The development interface goes a step further with support for real-time simulation, and the debugger enabled capturing and inspecting message-queue contents on the fly. I viewed the flow of transaction data among components, while simple plug-in adapters offered display services that simplified real-time message inspection and even the capability to chat with other admins and troubleshooters.

Not that the IDE couldn’t be improved. The terribly inefficient drawings quickly became convoluted without manual reorganization, and the inability to specify start and end points in the event process -- allowing data flows, in theory, to start at any point along the chain -- proved disorienting. In the plus column, Fiorano’s XSLT mapper, which graphically depicts its Funclets (functions you insert into translations) for easy manipulation, was one of the easiest I’ve used. And the content-based routing capabilities are finely grained.

In addition to Fiorano’s own orchestration, BPEL development is offered to a lesser degree. BPEL is not completely implemented, resulting in limited transaction management and fault- and event-handling capabilities.

Administration and service-specific management also need improvement.

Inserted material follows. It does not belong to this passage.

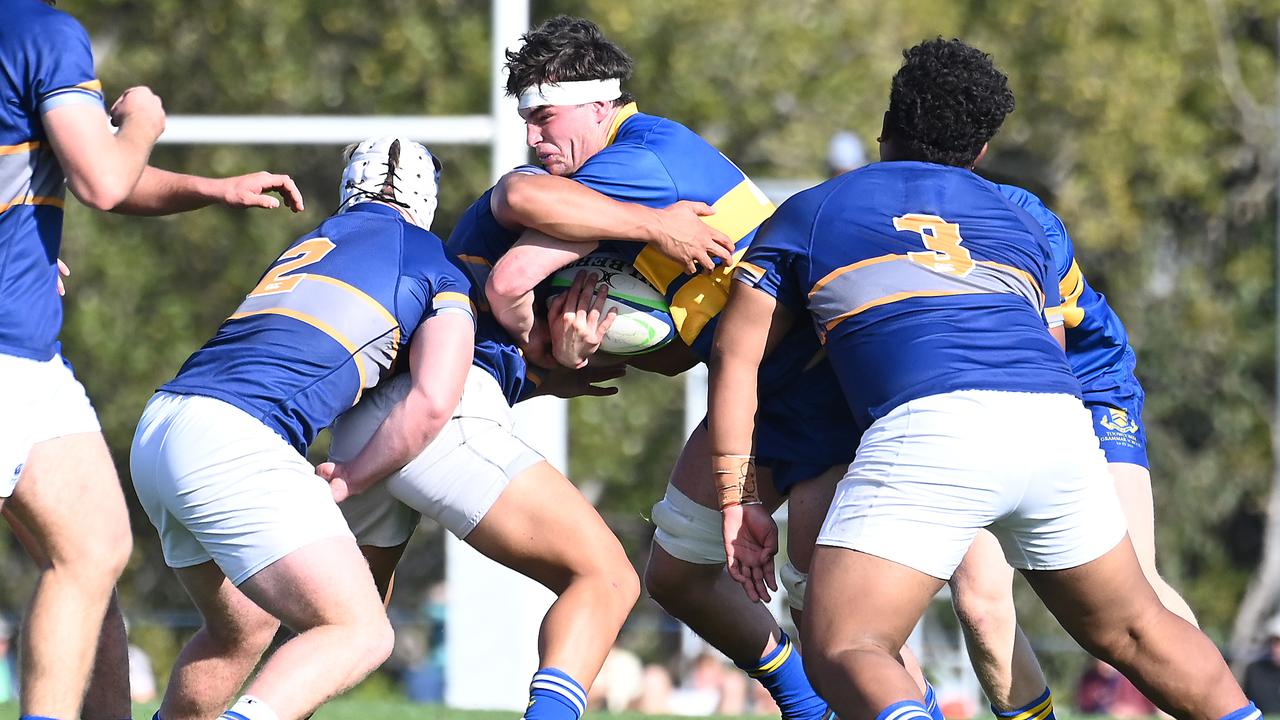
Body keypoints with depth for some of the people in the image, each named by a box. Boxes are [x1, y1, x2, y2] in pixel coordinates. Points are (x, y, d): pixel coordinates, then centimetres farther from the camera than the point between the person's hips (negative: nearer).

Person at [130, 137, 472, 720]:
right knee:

For example, although you can easily view active sessions, the queue manager interface makes it difficult to trace past ones.

Furthermore, although Fiorano’s messaging subsystem is hardy, the bus and related components remain light on features. Not all system components can be exposed as Web services without programming, and supported transports don’t go beyond the basics (HTTP, FTP, e-mail). Fiorano doesn’t support JMX-based management systems or integrate with LDAP for access control. Security features do include programmatic support for JAAS and JSSE (Java Secure Socket Extension), but not good options for federated security, for example. Finally, performance can be sluggish, although the inclusion of FioranoMQ 8 in the next release will likely provide a boost.